Tanımayız, yabancı gördüğümüz için korkarız. Aslında bir yabancının bizi sandığımızdan çok daha fazla bildiğinin farkındayızdır. Bu yüzden sevmeyiz geceyi, karanlığı. Karanlıkta göremeyiz, görünmeyiz de çünkü. Bütün gün olduğumuz gibi olamamaktan korkarız. Yalan söyleyememekten korkarız. “gece dili örttüğü zaman”dır o vakit, budur bu korkuya sebep. Karanlıkta korkularımızı gizleyemeyiz yalanlarımızdan. Yalanlarımızı da korktuğumuzdan. Dilimiz örtülür, karanlık pusuda durur, bizi bekler. “ Geceleri çoğu zaman, uyanık, beklerim. Uyuyanların uykusunun kapısında dikilen nöbetçiyim ben; o uyku benden sorulur. Düşün kalına girmez kütlesi üzerinde yüzen ruhum ben.” (sf.11) Jean Genet ‘Miracle de la Rose’ Gece belamızdır. Ya uyanık kalmağa ya da uyumaya çalışırız. Sabahı isteriz bir an önce. İnsan olduğumuzu anında belli ederiz. Gündüzleri geceyi özleriz, izliliği, karanlık bastırınca da geceyi kovarız. Bu yüzdendir yabancıyı kovalamamız, kendimizden korktuğumuzdandır. Oysa bir ışık yandığında nasıl da tiksiniriz kendimizden, görmek istemeyiz. Karanlığa sığınırız.
Kitap bu başı boşluğuna rağmen okuyucuyu kendinden ayırmıyor, akıcı anlatımlar okumaya mecbur kılıyor sanki. Başta anlamsız olan her şey kitap ilerledikçe yerine oturuyor zannediyorsunuz. Tam bu yanılgıya kapıldığınızda Karasu araya giriyor ve olayları düzene koyma isteğinizi pat diye yarıda kesiyor, hevesiniz kursağınızda kalıyor. Beckett izleri görülüyor burada. Son yazmakla yazmamak arasında bir çelişki yaşıyor yazar. Değişen toplum yapısı ve anlatılan karartı bir savaş hal, ya da sıkıntılı bir politik dönemi anlatıyor diyebiliriz. Kepenklerin kapalı olması insanları sokağa çıkmamak için alıştırmaya yönelik çalışmalar içeren bunalımlı durumlar buna işaret ediyor. Belirli kimlikler, karakterler ve beklendiği gibi bir olay örgüsü yok bu kitapta. Günlük alışkanlıkların reddi var.

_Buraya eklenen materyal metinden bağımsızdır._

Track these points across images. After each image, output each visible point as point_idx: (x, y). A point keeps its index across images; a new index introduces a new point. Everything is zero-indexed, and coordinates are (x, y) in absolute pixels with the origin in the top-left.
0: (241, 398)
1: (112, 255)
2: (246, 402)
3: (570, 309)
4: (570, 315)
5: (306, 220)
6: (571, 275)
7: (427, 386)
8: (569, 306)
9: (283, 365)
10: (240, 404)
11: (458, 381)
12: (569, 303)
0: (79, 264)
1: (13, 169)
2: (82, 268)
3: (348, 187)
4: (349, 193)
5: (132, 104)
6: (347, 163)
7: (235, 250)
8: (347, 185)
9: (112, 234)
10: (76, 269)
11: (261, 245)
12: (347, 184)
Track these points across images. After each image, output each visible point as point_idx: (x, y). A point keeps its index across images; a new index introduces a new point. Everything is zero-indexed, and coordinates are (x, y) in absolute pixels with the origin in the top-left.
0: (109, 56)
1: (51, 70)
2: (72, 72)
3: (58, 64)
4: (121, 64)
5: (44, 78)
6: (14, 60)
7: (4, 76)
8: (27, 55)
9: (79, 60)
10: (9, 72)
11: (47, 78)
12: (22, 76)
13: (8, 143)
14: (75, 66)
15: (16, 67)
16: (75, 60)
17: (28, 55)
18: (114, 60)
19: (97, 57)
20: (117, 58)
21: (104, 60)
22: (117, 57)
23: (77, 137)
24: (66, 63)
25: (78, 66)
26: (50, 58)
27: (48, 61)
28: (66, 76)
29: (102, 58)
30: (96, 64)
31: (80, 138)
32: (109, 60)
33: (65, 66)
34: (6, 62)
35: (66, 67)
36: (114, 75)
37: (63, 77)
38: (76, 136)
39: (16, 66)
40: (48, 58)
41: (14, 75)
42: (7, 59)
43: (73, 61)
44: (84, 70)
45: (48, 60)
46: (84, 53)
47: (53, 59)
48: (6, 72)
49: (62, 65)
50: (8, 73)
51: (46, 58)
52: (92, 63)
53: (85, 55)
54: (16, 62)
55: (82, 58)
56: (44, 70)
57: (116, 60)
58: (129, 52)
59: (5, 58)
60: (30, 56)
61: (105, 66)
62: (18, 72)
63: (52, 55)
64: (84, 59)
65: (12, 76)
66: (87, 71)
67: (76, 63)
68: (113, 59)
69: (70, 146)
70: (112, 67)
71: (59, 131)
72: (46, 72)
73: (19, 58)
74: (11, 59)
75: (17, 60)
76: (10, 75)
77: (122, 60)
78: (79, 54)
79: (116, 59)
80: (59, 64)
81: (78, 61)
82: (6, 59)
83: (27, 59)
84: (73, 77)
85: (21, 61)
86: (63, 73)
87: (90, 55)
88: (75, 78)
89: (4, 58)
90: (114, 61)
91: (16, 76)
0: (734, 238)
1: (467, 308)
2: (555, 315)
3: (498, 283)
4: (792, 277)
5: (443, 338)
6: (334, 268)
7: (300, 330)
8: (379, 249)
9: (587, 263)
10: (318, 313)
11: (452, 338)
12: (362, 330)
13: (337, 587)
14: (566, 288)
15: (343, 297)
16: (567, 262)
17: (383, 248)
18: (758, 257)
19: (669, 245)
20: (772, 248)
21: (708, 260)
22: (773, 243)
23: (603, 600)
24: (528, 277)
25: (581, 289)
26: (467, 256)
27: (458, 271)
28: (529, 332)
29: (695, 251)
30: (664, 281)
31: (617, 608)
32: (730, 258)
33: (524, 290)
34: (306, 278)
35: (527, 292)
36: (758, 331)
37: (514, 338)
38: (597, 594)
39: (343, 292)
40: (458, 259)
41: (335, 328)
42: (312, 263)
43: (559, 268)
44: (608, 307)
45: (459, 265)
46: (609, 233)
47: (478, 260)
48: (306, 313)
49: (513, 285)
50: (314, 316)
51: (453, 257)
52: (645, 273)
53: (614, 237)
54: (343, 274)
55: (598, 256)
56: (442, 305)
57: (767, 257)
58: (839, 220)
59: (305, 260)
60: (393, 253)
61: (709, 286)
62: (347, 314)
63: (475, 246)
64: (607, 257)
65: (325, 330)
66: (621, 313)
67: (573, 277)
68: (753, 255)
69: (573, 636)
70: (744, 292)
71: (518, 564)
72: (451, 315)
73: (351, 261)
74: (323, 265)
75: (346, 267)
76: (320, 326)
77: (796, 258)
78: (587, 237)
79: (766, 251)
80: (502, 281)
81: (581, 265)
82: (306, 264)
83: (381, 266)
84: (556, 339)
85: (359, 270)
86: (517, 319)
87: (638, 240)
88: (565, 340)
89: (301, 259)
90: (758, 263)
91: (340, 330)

Durumlara simgelere anlatılıyor, insanın art benliği asılmaya çalışılıyor. Anlatıcı tam anlamıyla yazar oluyor bazı sıralar. Bazen de ikisi karşılıklı konuşabilecek kadar uzak düşüyorlar birbirlerine.

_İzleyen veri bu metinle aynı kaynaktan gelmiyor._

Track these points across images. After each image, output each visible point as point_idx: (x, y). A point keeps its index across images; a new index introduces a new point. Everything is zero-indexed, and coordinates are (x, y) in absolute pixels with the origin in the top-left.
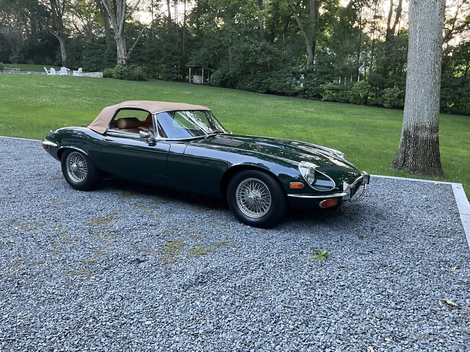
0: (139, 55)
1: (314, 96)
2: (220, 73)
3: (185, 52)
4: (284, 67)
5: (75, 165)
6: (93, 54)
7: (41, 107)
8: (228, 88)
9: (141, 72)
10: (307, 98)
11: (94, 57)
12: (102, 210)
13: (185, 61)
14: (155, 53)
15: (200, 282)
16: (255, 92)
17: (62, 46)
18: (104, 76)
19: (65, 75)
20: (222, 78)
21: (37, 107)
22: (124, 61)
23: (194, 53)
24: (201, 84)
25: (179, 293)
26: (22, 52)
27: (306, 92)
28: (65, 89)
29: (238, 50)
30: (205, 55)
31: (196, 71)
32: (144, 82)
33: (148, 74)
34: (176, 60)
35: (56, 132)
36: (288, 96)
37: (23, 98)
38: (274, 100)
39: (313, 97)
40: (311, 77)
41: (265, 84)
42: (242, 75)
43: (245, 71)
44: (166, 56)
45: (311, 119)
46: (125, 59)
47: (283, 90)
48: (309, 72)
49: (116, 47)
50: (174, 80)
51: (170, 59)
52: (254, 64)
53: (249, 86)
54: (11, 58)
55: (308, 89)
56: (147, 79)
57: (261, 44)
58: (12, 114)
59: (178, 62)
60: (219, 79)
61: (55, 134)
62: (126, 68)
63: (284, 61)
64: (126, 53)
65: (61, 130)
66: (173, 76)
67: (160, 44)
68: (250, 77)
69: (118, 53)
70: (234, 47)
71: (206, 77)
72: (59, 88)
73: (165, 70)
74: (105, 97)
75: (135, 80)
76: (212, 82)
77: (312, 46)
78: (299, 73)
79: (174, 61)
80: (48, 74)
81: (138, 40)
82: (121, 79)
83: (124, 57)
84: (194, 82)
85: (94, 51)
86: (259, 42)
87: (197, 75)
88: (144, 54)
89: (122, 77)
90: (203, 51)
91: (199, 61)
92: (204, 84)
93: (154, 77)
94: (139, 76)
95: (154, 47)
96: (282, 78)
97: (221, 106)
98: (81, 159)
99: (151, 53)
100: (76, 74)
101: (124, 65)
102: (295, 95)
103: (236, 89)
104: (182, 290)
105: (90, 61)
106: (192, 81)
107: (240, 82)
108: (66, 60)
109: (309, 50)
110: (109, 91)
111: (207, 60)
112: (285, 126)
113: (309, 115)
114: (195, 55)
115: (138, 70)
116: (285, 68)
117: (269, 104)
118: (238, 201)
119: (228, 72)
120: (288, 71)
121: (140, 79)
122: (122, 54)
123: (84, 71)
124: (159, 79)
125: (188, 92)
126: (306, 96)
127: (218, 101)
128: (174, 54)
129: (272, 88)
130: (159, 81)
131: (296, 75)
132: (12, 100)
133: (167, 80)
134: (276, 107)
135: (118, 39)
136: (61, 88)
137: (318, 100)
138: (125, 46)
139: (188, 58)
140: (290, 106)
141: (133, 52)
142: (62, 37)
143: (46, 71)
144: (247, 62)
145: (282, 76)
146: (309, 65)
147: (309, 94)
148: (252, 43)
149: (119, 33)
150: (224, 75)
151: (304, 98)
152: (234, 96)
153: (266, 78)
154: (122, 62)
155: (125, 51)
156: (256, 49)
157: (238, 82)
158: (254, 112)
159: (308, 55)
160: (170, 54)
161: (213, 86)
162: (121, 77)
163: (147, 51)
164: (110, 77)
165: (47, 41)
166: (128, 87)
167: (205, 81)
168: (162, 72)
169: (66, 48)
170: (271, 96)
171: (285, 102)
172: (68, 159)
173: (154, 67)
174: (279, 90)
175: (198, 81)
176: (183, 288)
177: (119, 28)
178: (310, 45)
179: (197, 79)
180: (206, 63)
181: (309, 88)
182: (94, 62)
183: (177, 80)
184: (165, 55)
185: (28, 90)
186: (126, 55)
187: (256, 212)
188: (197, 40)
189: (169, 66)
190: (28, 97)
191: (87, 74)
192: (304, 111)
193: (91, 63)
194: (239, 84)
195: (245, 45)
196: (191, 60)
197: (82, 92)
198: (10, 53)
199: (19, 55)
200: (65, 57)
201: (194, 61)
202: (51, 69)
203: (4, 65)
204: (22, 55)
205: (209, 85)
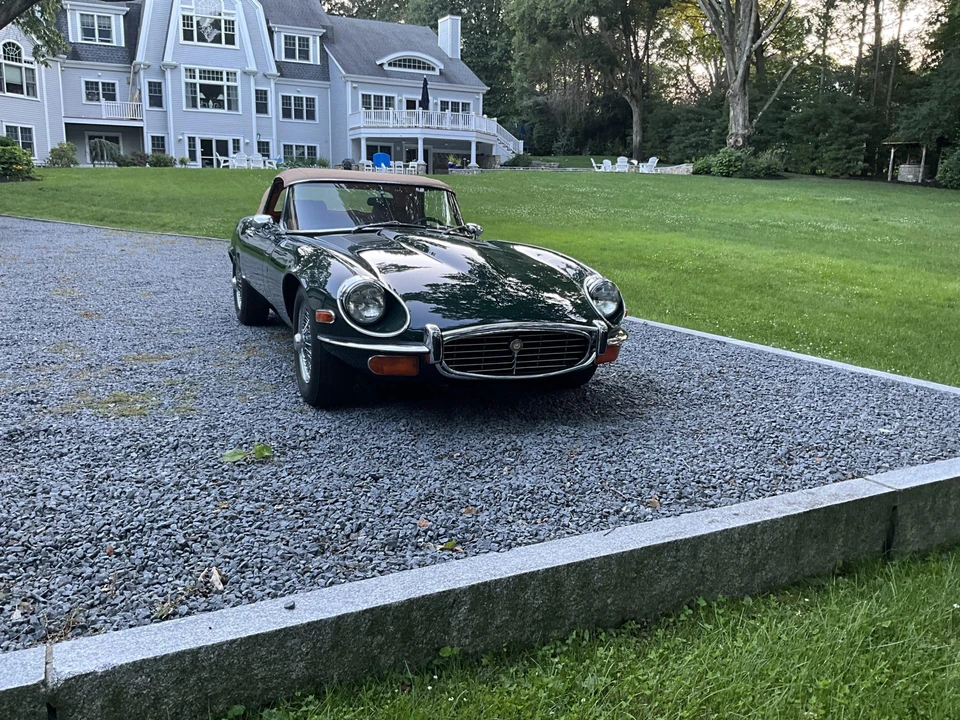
6: (693, 130)
9: (774, 160)
11: (692, 135)
17: (636, 118)
18: (696, 173)
19: (624, 173)
22: (740, 139)
24: (916, 184)
26: (575, 133)
30: (930, 114)
31: (908, 153)
32: (777, 182)
34: (862, 132)
44: (839, 124)
46: (743, 136)
49: (728, 113)
51: (849, 130)
56: (784, 174)
59: (865, 135)
62: (741, 154)
64: (747, 123)
69: (730, 125)
73: (832, 154)
75: (756, 176)
76: (944, 178)
79: (855, 134)
80: (597, 170)
82: (728, 175)
83: (740, 132)
84: (899, 179)
85: (694, 123)
87: (909, 162)
89: (730, 171)
90: (925, 108)
91: (915, 131)
92: (923, 184)
93: (811, 170)
94: (769, 168)
100: (644, 168)
101: (739, 148)
105: (684, 144)
106: (894, 179)
108: (640, 144)
111: (935, 127)
115: (768, 157)
121: (770, 174)
122: (737, 125)
123: (661, 163)
124: (819, 174)
128: (858, 119)
130: (811, 179)
133: (834, 177)
135: (734, 96)
138: (747, 108)
139: (889, 127)
141: (766, 119)
142: (637, 101)
143: (594, 165)
149: (736, 83)
154: (736, 141)
155: (744, 120)
160: (847, 120)
161: (945, 187)
162: (728, 173)
164: (705, 173)
165: (617, 111)
167: (927, 174)
168: (826, 158)
169: (643, 121)
175: (911, 177)
177: (737, 73)
179: (906, 172)
180: (930, 135)
182: (691, 145)
184: (837, 122)
186: (746, 128)
189: (844, 146)
191: (669, 170)
193: (685, 147)
196: (898, 129)
198: (555, 137)
199: (569, 140)
200: (638, 138)
201: (901, 132)
202: (604, 161)
203: (532, 157)
204: (573, 140)
205: (937, 185)
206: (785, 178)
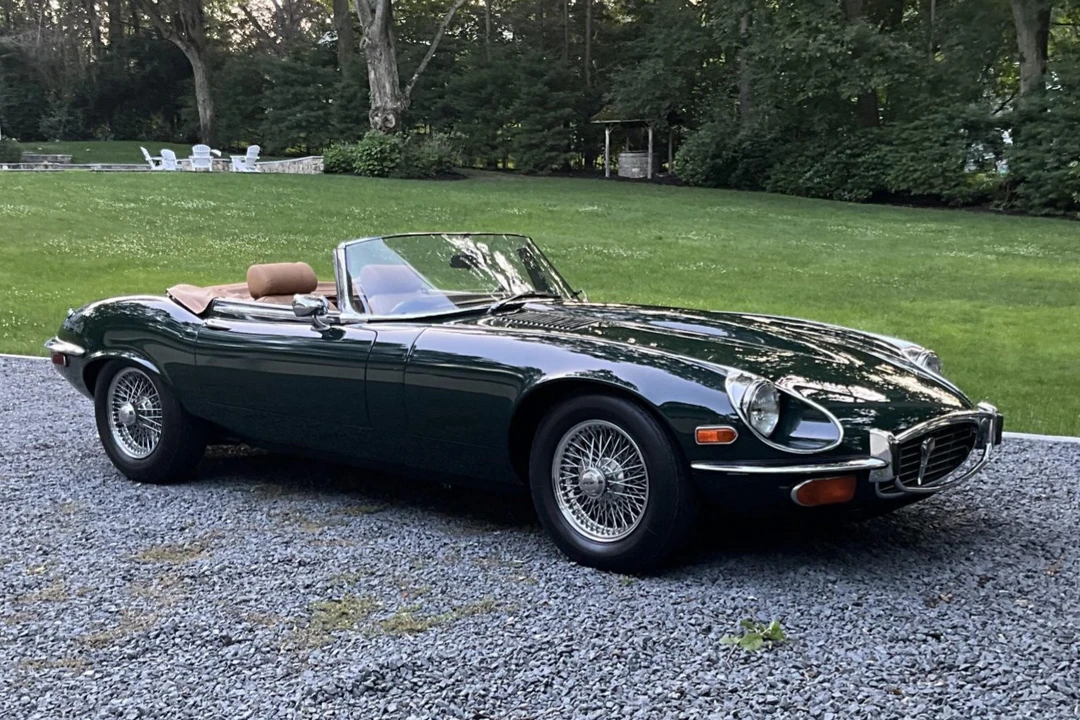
0: (441, 97)
1: (1051, 204)
2: (708, 140)
3: (592, 79)
4: (934, 108)
5: (128, 408)
6: (297, 100)
7: (110, 266)
8: (738, 187)
9: (446, 149)
10: (1022, 213)
11: (298, 108)
12: (182, 529)
13: (591, 105)
14: (490, 88)
15: (368, 689)
16: (831, 198)
17: (199, 78)
18: (328, 170)
19: (207, 171)
20: (715, 157)
21: (99, 269)
22: (391, 117)
23: (619, 78)
24: (644, 180)
25: (298, 709)
26: (80, 102)
27: (1020, 189)
28: (196, 211)
29: (767, 59)
30: (655, 80)
31: (629, 136)
32: (453, 183)
33: (470, 154)
34: (561, 105)
35: (88, 312)
36: (953, 208)
37: (62, 241)
38: (896, 221)
39: (1045, 205)
40: (1034, 137)
41: (867, 169)
42: (786, 141)
43: (796, 130)
44: (528, 94)
45: (1011, 280)
46: (395, 111)
47: (932, 186)
48: (1028, 118)
49: (367, 74)
50: (555, 173)
51: (542, 102)
52: (830, 102)
53: (810, 179)
54: (45, 123)
55: (1023, 180)
56: (464, 171)
57: (851, 32)
58: (19, 289)
59: (568, 110)
60: (703, 161)
61: (84, 318)
62: (396, 140)
63: (935, 87)
64: (397, 90)
65: (106, 306)
66: (552, 160)
67: (508, 56)
68: (812, 148)
69: (371, 93)
70: (754, 48)
71: (661, 156)
72: (176, 210)
73: (524, 139)
74: (315, 232)
75: (424, 176)
76: (683, 170)
77: (1037, 27)
78: (990, 125)
79: (554, 109)
80: (154, 167)
81: (435, 46)
82: (382, 174)
83: (390, 105)
84: (621, 174)
85: (298, 88)
86: (844, 27)
87: (631, 149)
88: (456, 92)
89: (383, 168)
90: (647, 71)
91: (638, 103)
92: (655, 180)
93: (489, 164)
94: (440, 162)
95: (489, 66)
96: (927, 144)
97: (693, 249)
98: (147, 391)
99: (481, 85)
100: (237, 164)
101: (391, 131)
102: (979, 201)
103: (764, 189)
104: (308, 701)
105: (286, 123)
106: (614, 173)
107: (778, 166)
108: (212, 121)
109: (1025, 41)
110: (331, 215)
111: (663, 98)
112: (905, 304)
113: (1014, 268)
114: (623, 84)
115: (436, 144)
116: (936, 112)
117: (871, 234)
118: (560, 493)
119: (736, 133)
120: (951, 118)
121: (443, 172)
122: (383, 94)
123: (265, 155)
124: (506, 170)
125: (590, 208)
126: (1018, 203)
127: (687, 232)
128: (553, 86)
129: (891, 180)
130: (505, 178)
131: (980, 129)
132: (27, 250)
133: (530, 173)
134: (894, 245)
135: (373, 48)
136: (184, 210)
137: (1064, 216)
138: (395, 68)
139: (600, 97)
140: (951, 239)
141: (424, 85)
142: (199, 50)
143: (148, 158)
144: (801, 97)
145: (929, 139)
146: (1026, 95)
147: (1028, 197)
148: (819, 31)
149: (373, 28)
150: (721, 146)
151: (1011, 210)
152: (752, 212)
153: (870, 148)
154: (386, 120)
155: (393, 85)
156: (832, 50)
157: (771, 166)
158: (804, 265)
159: (1022, 60)
160: (540, 88)
161: (687, 184)
162: (382, 170)
163: (466, 79)
164: (346, 171)
166: (396, 199)
167: (658, 167)
168: (515, 145)
169: (211, 82)
170: (888, 211)
171: (933, 226)
172: (112, 391)
173: (490, 132)
174: (917, 186)
175: (636, 170)
176: (315, 698)
177: (373, 11)
178: (1028, 23)
179: (630, 164)
180: (658, 109)
181: (1030, 177)
182: (298, 126)
183: (566, 171)
184: (525, 90)
185: (81, 218)
186: (396, 98)
187: (610, 524)
188: (632, 32)
189: (539, 127)
190: (78, 237)
191: (276, 165)
192: (998, 254)
193: (290, 128)
194: (776, 172)
195: (791, 41)
196: (610, 102)
197: (246, 219)
198: (44, 107)
199: (70, 113)
200: (208, 112)
201: (620, 106)
202: (164, 152)
203: (22, 145)
204: (79, 112)
205: (674, 181)
206: (464, 177)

Sürekli zıtlıklar birbirini izliyor. Olmayacak şeyler yapıyor kahramanlar, kim olduklarını şaşırıyorlar. “ hangi ayna kendimizi gösterecektir bize? Sürekli bir yürüyüş içinde gibiyiz, bir lunaparkın eciş bücüş görüntü veren aynaları gibi” istediğimiz aynaya inanmaz mıyız zaten.kendimizi görmek istediğimiz gibi bilmez miyiz? Yazar da bunu söylüyor. İnandırıcılığa ihtiyaç duymuyor. Çünkü ne yazarsa yazsın bizi istediğimiz gibi inanır, öyle hayal ederiz. Gülük hayatla uygulanması zor durumlara yer vermekten hiç çekinmemiş bu yüzden. “peki; bu iş nereye dek sürer? Herhalde yalnız kalıncaya dek. Bütün aynalarda kendimizi görünceye dek… daha doğrusu, önlerinde durmasanız da aynaların hepsi sizi gösterinceye dek; gönüllerde olmasanız bile insanları gözleri sizden duydukları korkuyu yansıtmaktan başka bir işte yaramaz oluncaya dek(105)(sf.223.)

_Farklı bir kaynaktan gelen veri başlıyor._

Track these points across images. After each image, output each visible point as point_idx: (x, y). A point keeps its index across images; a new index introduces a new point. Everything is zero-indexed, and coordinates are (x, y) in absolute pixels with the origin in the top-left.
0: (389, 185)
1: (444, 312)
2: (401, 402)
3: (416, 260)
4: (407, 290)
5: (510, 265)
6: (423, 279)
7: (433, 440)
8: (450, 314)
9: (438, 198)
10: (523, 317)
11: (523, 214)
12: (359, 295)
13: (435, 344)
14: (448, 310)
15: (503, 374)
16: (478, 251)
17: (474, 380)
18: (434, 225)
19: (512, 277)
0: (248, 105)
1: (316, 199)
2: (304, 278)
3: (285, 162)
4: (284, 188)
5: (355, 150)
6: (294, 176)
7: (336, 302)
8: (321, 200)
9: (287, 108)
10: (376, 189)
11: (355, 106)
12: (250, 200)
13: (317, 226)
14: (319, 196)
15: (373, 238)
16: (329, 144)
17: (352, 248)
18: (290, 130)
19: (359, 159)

İnandığını umut ediyorsan korkmazsın. Peki ya korkuyu umut ediyorsan? Tıpkı “gece” de olduğu gibi geceye sığınmak isterken ondan korkuyoruz. Bir yabancıyı umut ediyoruz. Biz ne kadar tanıdığınız kendimize ve hayata? “hayata yabancılık her şeyden tehlikelidir” diyor. Yabancıyı kovmakla iyi mi yapıyoruz kötü mü öyleyse? Yabancı olarak bırakmamalıyız kendimizi de geceyi de belki. Çok yabancıyız oysa korkuya.”biri ürkütmesi gereken ne varsa iyi bir şeyin belirtisiymiş gibi davranıyoruz”. “gece” de.
Geceyi bekliyoruz ondan ürktüğümüz halde. Buna sebep ölümü kurmaksızın yaşamı kurmamız. Dil örtüldüğü vakit siyahlar giyildiği vakit, gece olduğunda ölüm gelir. Karşı koyamazsın çünkü göremezsin onu orsa görünenin aksine hiçbir şey yoktur ölümde.
“ölümlü bir dünyada insan çabasının en büyük başarısı, ölüm diye biri şey hiç yokmuş gibi davranmak, ölüme meydan okuyarak kurmak, örmek, kendi payına düşeni yapıp sonrakine bırakmaktır”. Gece gelince. Tüm bunlar gecede olur. Karanlık, ölüm, korku,gizem… hepsi gecenin ürünüdür. Gündüzse alışkanlıktır, tanıdık, bildik hep aynıdır. Bu yüzden gece yabancıdır… kendimize yabancı olup korkmayı bile beceremediğimizden yabancıdır gece bize tüm gerçeklikler gibi…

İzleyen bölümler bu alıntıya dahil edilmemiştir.